*** Block opens ***
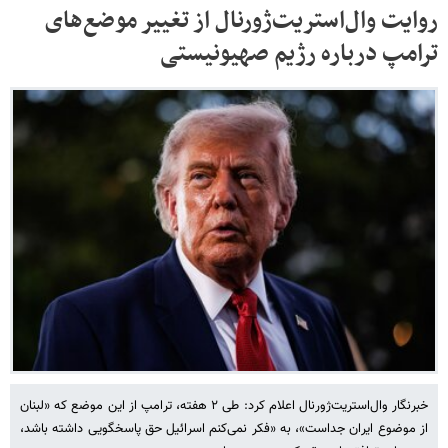
روایت وال‌استریت‌ژورنال از تغییر موضع‌های
ترامپ درباره رژیم صهیونیستی
خبرنگار وال‌استریت‌ژورنال اعلام کرد: طی ۲ هفته، ترامپ از این موضع که «لبنان
از موضوع ایران جداست»، به «فکر نمی‌کنم اسرائیل حق پاسخگویی داشته باشد،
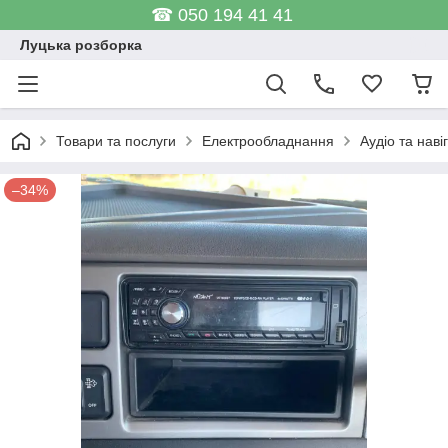
☎ 050 194 41 41
Луцька розборка
Товари та послуги
Електрообладнання
Аудіо та наві
–34%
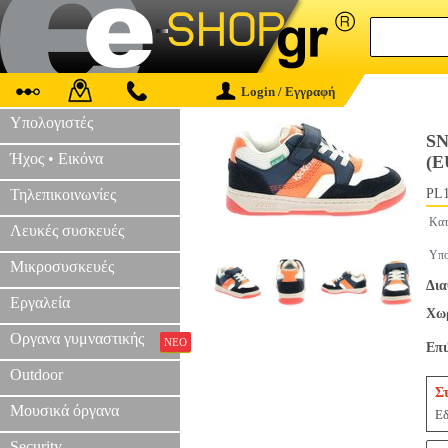
Login / Εγγραφή
Υπολογιστές
S
Ήχος • Εικόνα
(E
Τηλεπικοινωνίες
PL1
Κατ
Λευκές συσκευές
Υπο
Μικροσυσκευές
Δια
Εργαλεία
Χωρ
Οργανα γυμναστικής
ΝΕΟ
Επ
Outdoor
Σ
Μουσικά όργανα
Εδ
Security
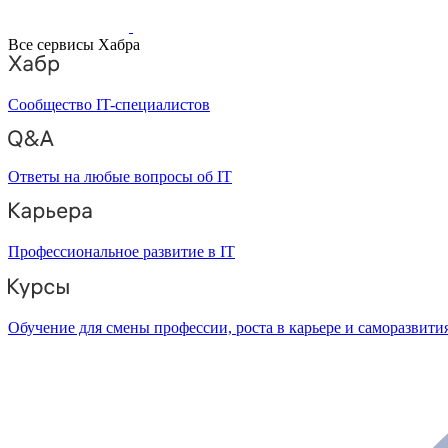
Все сервисы Хабра
Сообщество IT-специалистов
Ответы на любые вопросы об IT
Профессиональное развитие в IT
Обучение для смены профессии, роста в карьере и саморазвити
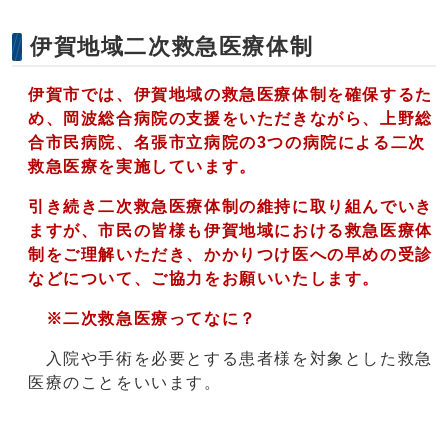
伊賀地域二次救急医療体制
伊賀市では、伊賀地域の救急医療体制を確保するた
め、岡波総合病院の支援をいただきながら、上野総
合市民病院、名張市立病院の3つの病院による二次
救急医療を実施しています。
引き続き二次救急医療体制の維持に取り組んでいき
ますが、市民の皆様も伊賀地域における救急医療体
制をご理解いただき、かかりつけ医への早めの受診
などについて、ご協力をお願いいたします。
※二次救急医療ってなに？
入院や手術を必要とする患者様を対象とした救急
医療のことをいいます。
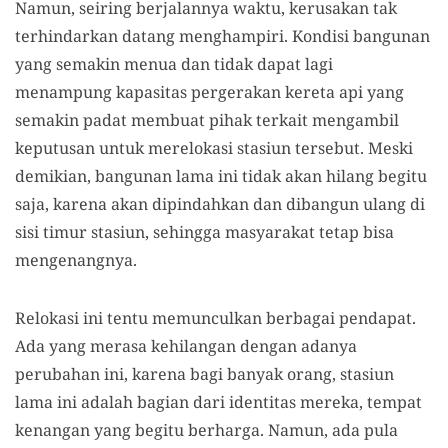
Namun, seiring berjalannya waktu, kerusakan tak
terhindarkan datang menghampiri. Kondisi bangunan
yang semakin menua dan tidak dapat lagi
menampung kapasitas pergerakan kereta api yang
semakin padat membuat pihak terkait mengambil
keputusan untuk merelokasi stasiun tersebut. Meski
demikian, bangunan lama ini tidak akan hilang begitu
saja, karena akan dipindahkan dan dibangun ulang di
sisi timur stasiun, sehingga masyarakat tetap bisa
mengenangnya.
Relokasi ini tentu memunculkan berbagai pendapat.
Ada yang merasa kehilangan dengan adanya
perubahan ini, karena bagi banyak orang, stasiun
lama ini adalah bagian dari identitas mereka, tempat
kenangan yang begitu berharga. Namun, ada pula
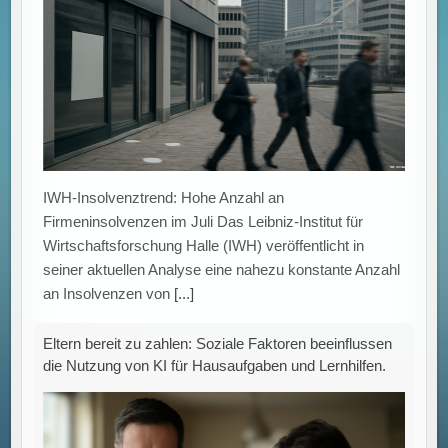
Künstliche Intelligenz bei Hausaufgaben: Einfluss
sozialer Faktoren auf die Zahlungsbereitschaft der
Eltern Eine aktuelle Untersuchung zeigt, dass die
Nutzung künstlicher Intelligenz (KI) für schulische
Aufgaben
[...]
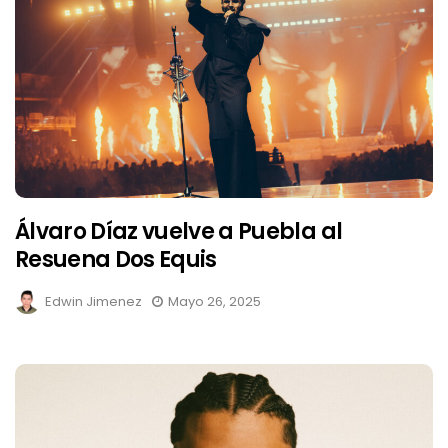
Álvaro Díaz vuelve a Puebla al
Resuena Dos Equis
Edwin Jimenez
Mayo 26, 2025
*** Block closes ***
**Your instructions:**
Give back the text of the material word for word, starting at its first line and stopping after the line that contains "医療のことをいいます。". Leave the pictures out of the answer.

**The answer:**
روایت وال‌استریت‌ژورنال از تغییر موضع‌های
ترامپ درباره رژیم صهیونیستی
خبرنگار وال‌استریت‌ژورنال اعلام کرد: طی ۲ هفته، ترامپ از این موضع که «لبنان
از موضوع ایران جداست»، به «فکر نمی‌کنم اسرائیل حق پاسخگویی داشته باشد،
☎ 050 194 41 41
Луцька розборка
Товари та послуги
Електрообладнання
Аудіо та наві
–34%
Login / Εγγραφή
Υπολογιστές
S
Ήχος • Εικόνα
(E
Τηλεπικοινωνίες
PL1
Κατ
Λευκές συσκευές
Υπο
Μικροσυσκευές
Δια
Εργαλεία
Χωρ
Οργανα γυμναστικής
ΝΕΟ
Επ
Outdoor
Σ
Μουσικά όργανα
Εδ
Security
Все сервисы Хабра
Сообщество IT-специалистов
Ответы на любые вопросы об IT
Профессиональное развитие в IT
Обучение для смены профессии, роста в карьере и саморазвити
伊賀地域二次救急医療体制
伊賀市では、伊賀地域の救急医療体制を確保するた
め、岡波総合病院の支援をいただきながら、上野総
合市民病院、名張市立病院の3つの病院による二次
救急医療を実施しています。
引き続き二次救急医療体制の維持に取り組んでいき
ますが、市民の皆様も伊賀地域における救急医療体
制をご理解いただき、かかりつけ医への早めの受診
などについて、ご協力をお願いいたします。
※二次救急医療ってなに？
入院や手術を必要とする患者様を対象とした救急
医療のことをいいます。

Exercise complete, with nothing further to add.